A 12-year-old girl from England underwent six difficult rounds of chemotherapy that essentially took away years of her childhood, only to find out later that the treatments were entirely unnecessary—thanks to a misdiagnosis.
Faye Condon, hailing from Plymouth, was diagnosed with Juvenile Dermatomyositis (JDM), a rare autoimmune condition, while at Bristol Children’s Hospital in 2019. This diagnosis came after she had begun to struggle with walking even short distances, like the 200 yards to school, and would often fall unexpectedly, as her mother, Christina Condon, explained.
JDM is generally treated—not as a cancer—with low-dose chemotherapy and corticosteroids aimed at suppressing the immune system to prevent muscle deterioration.
Consequently, young Faye went through six cycles of chemotherapy, home injections, and a muscle biopsy over a span of seven years.

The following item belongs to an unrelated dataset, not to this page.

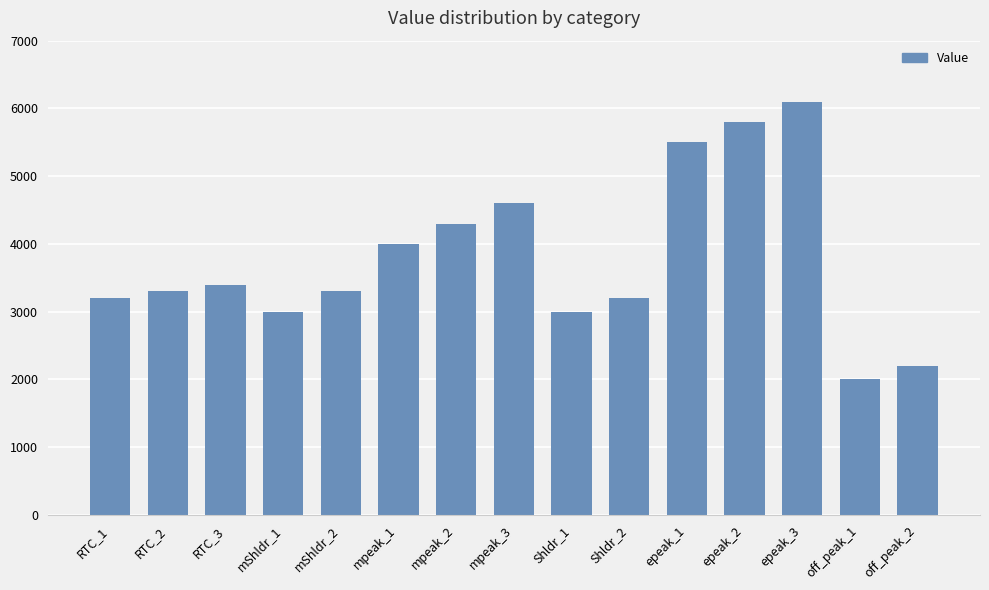

At which category does the chart reach its minimum across all series?

off_peak_1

“Her whole childhood has been spent in and out of the hospital,” Christina mentioned. “We haven’t been on vacations, and we don’t even have a wheelchair-accessible home or car, all because we believed she would recover.”

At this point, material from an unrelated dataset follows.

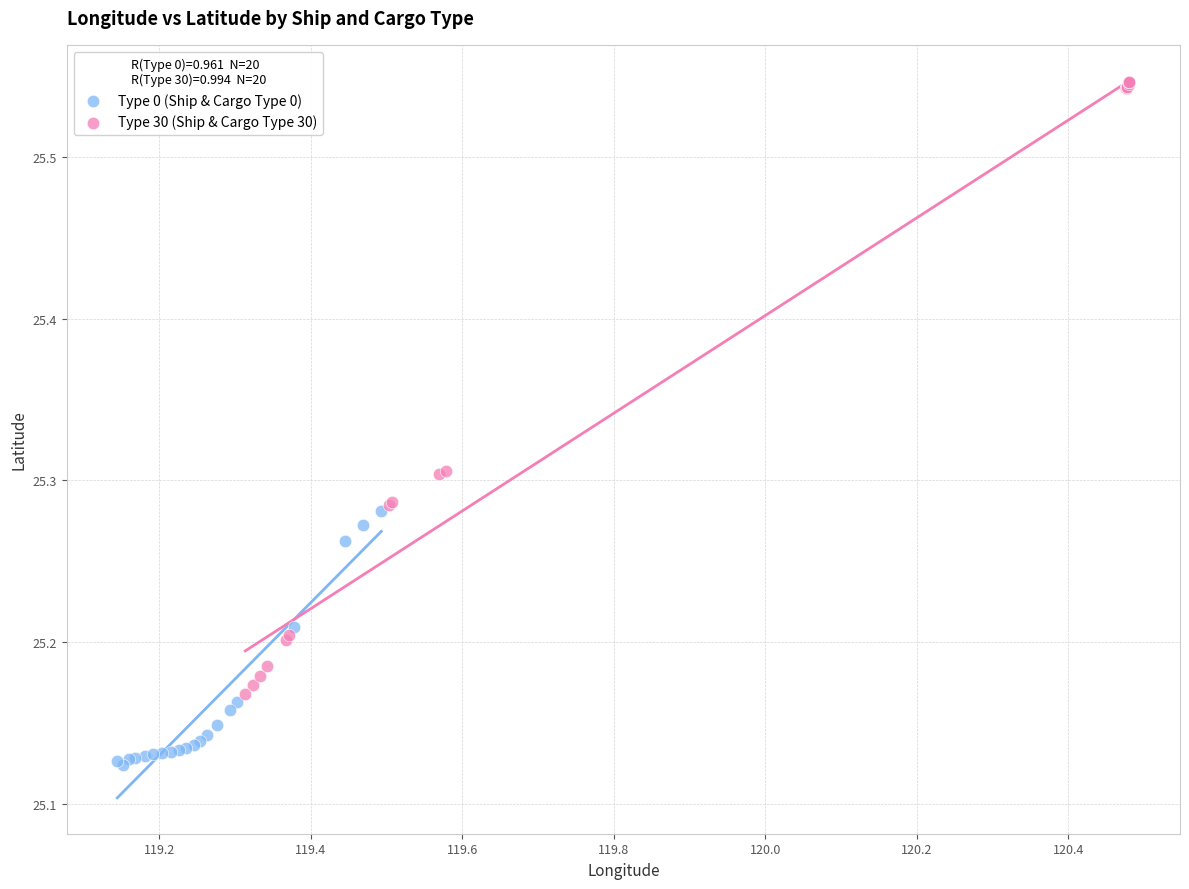

Which series reaches the maximum Y coordinate?

Type 30 (Ship & Cargo Type 30)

Despite this, Christina often felt a nagging doubt about the diagnosis, saying that the medical staff were “just throwing medication” at her daughter.
“Every test they did for the autoimmune disease came back negative,” she noted. “Not a single one indicated JDM.”

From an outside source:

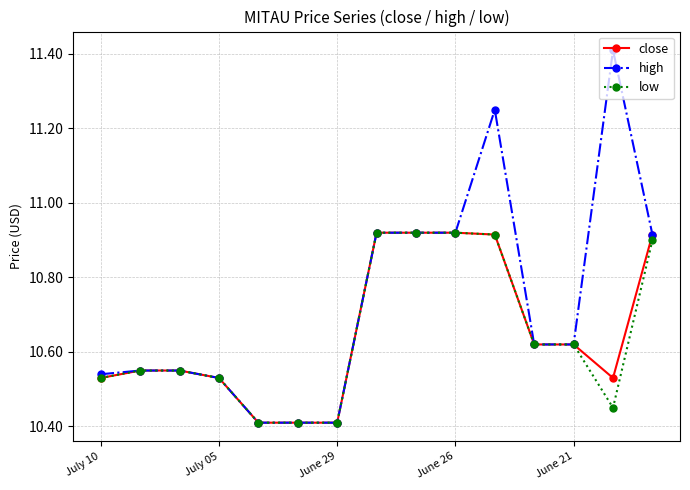

Which series has the widest spread of values?

high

In truth, Faye actually suffers from Emory-Dreifuss muscular dystrophy (EDMD). Staff at Bristol Children’s were adamant that it was not muscular dystrophy, which is troubling.
She eventually received the correct diagnosis after being referred to Great Ormond Street Hospital, where a straightforward blood test with specific genetic screenings confirmed it.
“The doctors at BCH were so convinced it was JDM that they never even pursued the necessary blood test,” Christina stated. “Those decisions took away my daughter’s childhood. I feel incredibly let down by everyone.”
Christina also believes that financial constraints within the department contributed to the erroneous outcome.
“Everyone knew something was off, yet no one was willing to take responsibility or conduct further tests because tests cost money,” she explained.
EDMD is a rare and life-altering condition that specifically affects the skeletal and cardiac muscles, leading to significant endurance challenges. Unfortunately, there’s currently no treatment or cure.
“Had we received the right diagnosis seven years ago, when Faye could still walk, we could have enjoyed some family vacations and created more precious memories before she became wheelchair-bound,” Christina lamented.